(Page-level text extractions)

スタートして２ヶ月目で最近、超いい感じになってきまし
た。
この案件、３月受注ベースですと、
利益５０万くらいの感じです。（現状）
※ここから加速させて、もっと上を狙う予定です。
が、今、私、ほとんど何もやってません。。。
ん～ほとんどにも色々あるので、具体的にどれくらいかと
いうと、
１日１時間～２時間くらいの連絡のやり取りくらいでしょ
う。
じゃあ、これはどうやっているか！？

__Exercise instructions__
Using the entries above, restate word for word every line from the one that contains "ん～ほとんどにも色々あるので、具体的にどれくらいかと" through the last.

__The completed task__
ん～ほとんどにも色々あるので、具体的にどれくらいかと
いうと、
１日１時間～２時間くらいの連絡のやり取りくらいでしょ
う。
じゃあ、これはどうやっているか！？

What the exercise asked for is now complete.